The Fuller Memorandum by Charlie Stross

Do you know who Cthulhu is? Do you know what Chthonic means - or even how to pronounce it? If you do then this is a book you'll love. If you don't? Well, if you like dark crime and horror mysteries then this will also work for you.

This is one of Stross' laundry books, the laundry being the UK Government's agency that deals with the supernatural. Except in this world the supernatural has been reading H.P.Lovecraft zealously and then applying themselves to making it real a little too hard.

So it inhabits the same world as 'John Dies At The End' but operates in a very different way. JDATE was a slacker novel, mad as its subject matter. Stross approaches unspeakable horrors in a clinical, methodical way - in fact just the way his civil servant characters would want the story told I expect. It's very British in its sentiment and works hard to make the madness of multi-dimensional madness have a strong sense of its own integrity. What's so charming about its construction is you feel as if the world will be ok because if we're just extremely reasonable in that British way then everyone else will stop, feeling a bit embarrassed, and return to the nether dimension they invaded from. It feels a bit like Heartbeat meets the Exorcist.

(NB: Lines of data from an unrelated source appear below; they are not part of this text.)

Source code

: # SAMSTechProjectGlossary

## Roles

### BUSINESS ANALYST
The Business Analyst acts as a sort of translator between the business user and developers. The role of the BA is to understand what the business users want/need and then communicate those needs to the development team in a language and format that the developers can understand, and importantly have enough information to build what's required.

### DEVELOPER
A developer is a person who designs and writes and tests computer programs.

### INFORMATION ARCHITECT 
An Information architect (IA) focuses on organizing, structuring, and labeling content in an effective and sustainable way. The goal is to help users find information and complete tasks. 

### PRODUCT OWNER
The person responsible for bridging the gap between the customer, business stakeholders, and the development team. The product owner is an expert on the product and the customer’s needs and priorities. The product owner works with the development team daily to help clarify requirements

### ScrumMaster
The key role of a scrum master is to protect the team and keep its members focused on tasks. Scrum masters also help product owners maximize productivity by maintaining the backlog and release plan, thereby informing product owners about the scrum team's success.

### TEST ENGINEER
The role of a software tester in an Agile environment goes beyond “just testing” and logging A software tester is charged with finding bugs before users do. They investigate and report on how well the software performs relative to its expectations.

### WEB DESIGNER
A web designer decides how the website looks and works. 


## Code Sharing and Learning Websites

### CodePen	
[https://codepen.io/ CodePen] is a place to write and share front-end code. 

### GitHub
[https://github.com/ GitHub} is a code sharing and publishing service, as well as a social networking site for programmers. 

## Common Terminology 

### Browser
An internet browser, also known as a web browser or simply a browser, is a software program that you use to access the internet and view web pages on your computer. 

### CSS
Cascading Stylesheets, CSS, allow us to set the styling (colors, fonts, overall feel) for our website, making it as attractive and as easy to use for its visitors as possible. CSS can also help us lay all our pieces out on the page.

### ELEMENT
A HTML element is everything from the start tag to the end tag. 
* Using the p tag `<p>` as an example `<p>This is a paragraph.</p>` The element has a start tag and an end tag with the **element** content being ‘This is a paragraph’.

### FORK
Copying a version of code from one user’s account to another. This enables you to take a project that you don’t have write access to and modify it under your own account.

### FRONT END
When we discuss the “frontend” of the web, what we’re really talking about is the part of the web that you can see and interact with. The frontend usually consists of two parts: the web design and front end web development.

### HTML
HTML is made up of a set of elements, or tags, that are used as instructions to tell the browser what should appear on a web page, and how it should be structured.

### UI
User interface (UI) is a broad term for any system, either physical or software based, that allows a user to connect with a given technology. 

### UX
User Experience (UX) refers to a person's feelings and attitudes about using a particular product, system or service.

He can be too self-consciously hip and knowing, which drags you out of the story by the scruff of the neck and is something I could do without.

The reason I found the self-consciousness so annoying is that Stross writes this book with a gripping pace that pulls you through some superb set pieces, gruesome horror and nicely choreographed relationships. Hands up - it's pulp, but it's at the top of its game and I couldn't put it down.

There are other Laundry books and I will be searching them out - I guess that's a definite recommendation.